For women, the numbers are even more alarming. World Bank data showed that the female labor participation rate in India was just 19% in 2021, down from around 26% in 2005.
“India is standing on a ticking time bomb,” Chandrasekhar Sripada, professor of organizational behavior at the Indian School of Business, told CNN. “There will be social unrest if you cannot create enough jobs in a relatively short period of time.”
India’s unemployment rate in December was 8.3%, according to the Center for Monitoring the Indian Economy (CMIE), an independent think tank based in Mumbai that publishes job data more regularly than the Indian government. In contrast, the rate in the US was around 3.5% at the end of last year.
“India has the largest youth population in the world… There is no dearth of capital in the world today,” Mahesh Vyas, CEO of CMIE, wrote in a blog last year. Ideally, India should seize this rare opportunity of easy availability of labor and capital to support rapid growth. However, it seems that he lost this bus.”
The lack of quality education is one of the biggest reasons behind the unemployment crisis in India. There has been an “utter failure at the level of education” by policy makers, Sripada said, adding that Indian institutions stress “rote learning” over “creative thinking”.
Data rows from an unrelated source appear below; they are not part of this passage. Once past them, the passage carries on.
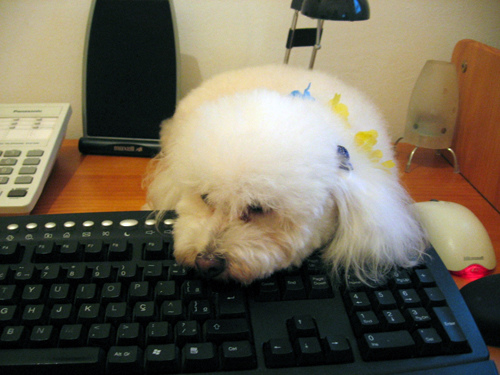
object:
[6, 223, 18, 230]
button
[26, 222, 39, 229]
button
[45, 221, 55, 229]
button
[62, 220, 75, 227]
button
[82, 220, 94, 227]
button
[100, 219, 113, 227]
button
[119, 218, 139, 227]
button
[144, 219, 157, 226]
button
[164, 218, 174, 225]
button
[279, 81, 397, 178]
flowers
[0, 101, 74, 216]
telephone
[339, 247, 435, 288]
number pad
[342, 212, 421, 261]
fluffy fur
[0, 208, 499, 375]
keyboard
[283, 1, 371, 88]
lamp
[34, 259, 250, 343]
keys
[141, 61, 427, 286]
dog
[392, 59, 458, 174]
table lamp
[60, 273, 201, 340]
buttons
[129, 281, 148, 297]
key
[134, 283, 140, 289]
letter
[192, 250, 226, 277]
nose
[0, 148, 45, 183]
grey buttons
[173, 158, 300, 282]
face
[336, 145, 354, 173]
bow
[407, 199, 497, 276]
mouse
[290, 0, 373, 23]
hood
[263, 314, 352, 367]
keys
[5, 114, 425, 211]
desk top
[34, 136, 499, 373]
brown table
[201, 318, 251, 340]
key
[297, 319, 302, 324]
arrow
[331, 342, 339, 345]
arrow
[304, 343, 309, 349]
arrow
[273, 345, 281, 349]
arrow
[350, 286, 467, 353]
buttons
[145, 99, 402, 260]
dog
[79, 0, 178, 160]
speaker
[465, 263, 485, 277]
light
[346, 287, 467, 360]
keys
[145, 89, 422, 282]
head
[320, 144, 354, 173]
collar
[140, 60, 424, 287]
fur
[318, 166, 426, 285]
ear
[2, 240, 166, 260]
buttons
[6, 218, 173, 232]
function keys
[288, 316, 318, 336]
up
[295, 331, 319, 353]
down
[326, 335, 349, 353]
right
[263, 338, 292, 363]
left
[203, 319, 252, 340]
shift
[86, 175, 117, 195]
part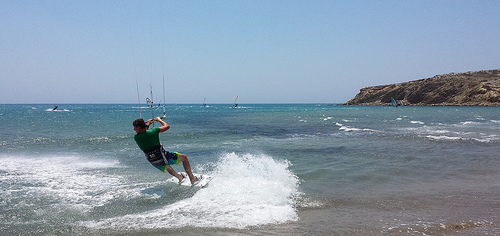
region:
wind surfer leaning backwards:
[127, 114, 213, 195]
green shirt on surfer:
[127, 127, 167, 153]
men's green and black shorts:
[141, 150, 183, 173]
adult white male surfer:
[120, 113, 208, 190]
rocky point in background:
[337, 63, 498, 115]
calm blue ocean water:
[2, 93, 498, 234]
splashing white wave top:
[80, 148, 307, 231]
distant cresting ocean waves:
[297, 108, 499, 149]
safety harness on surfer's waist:
[142, 144, 169, 165]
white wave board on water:
[160, 169, 218, 189]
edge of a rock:
[433, 77, 440, 94]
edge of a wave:
[238, 118, 258, 163]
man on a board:
[123, 109, 203, 186]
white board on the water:
[166, 167, 211, 189]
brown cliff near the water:
[344, 58, 499, 114]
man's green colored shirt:
[131, 125, 163, 150]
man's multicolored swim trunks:
[138, 143, 183, 178]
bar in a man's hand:
[141, 113, 167, 124]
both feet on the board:
[173, 171, 200, 186]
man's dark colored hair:
[131, 113, 147, 128]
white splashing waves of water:
[192, 150, 304, 224]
As a result of this toxic combination of poor education and lack of jobs, thousands of college graduates, including those with Ph.D., you end up applying for modest government jobs, such as those of “clerks” or office boys, who pay less than $300 a month.
The good news, Sripada said, is that policymakers have recognized this problem and are starting to put a “reasonable focus on skills creation now.” But he added that it would be years before the new policies had an impact.
Asia’s third largest economy also needs to create more non-farm jobs to realize its full economic potential. As per recent government data, more than 45% of the Indian workforce is employed in the agriculture sector.
The country needs to create at least 90 million new non-farm jobs by 2030 to absorb the new workers, according to the McKinsey Global Institute’s 2020 Report. Experts said many of these jobs could be created in the manufacturing and construction sectors.
With tensions rising between China and the West, India has made some progress in boosting manufacturing by attracting international giants like Apple to produce more in the country. But, factories still make up only 14% of India’s GDP, according to the World Bank.
With a growth of 6.8% in GDP Outlook For the fiscal year ending in March, the South Asian country is expected to be the fastest growing major economy in the world. But, according to a former central bank, even this growth is “insufficient”.
“A big part of that growth is the growth of the unemployed. Jobs are basically a single task for the economy. We don’t need everyone to be a programmer or software consultant, Raghuram Rajan, former governor of the Reserve Bank of India, told media company NDTV last year. But we need decent jobs.”
According to a McKinsey report, for “gainable and productive employment to grow of this magnitude, India’s GDP will need to grow by 8.0% to 8.5% annually over the next decade.”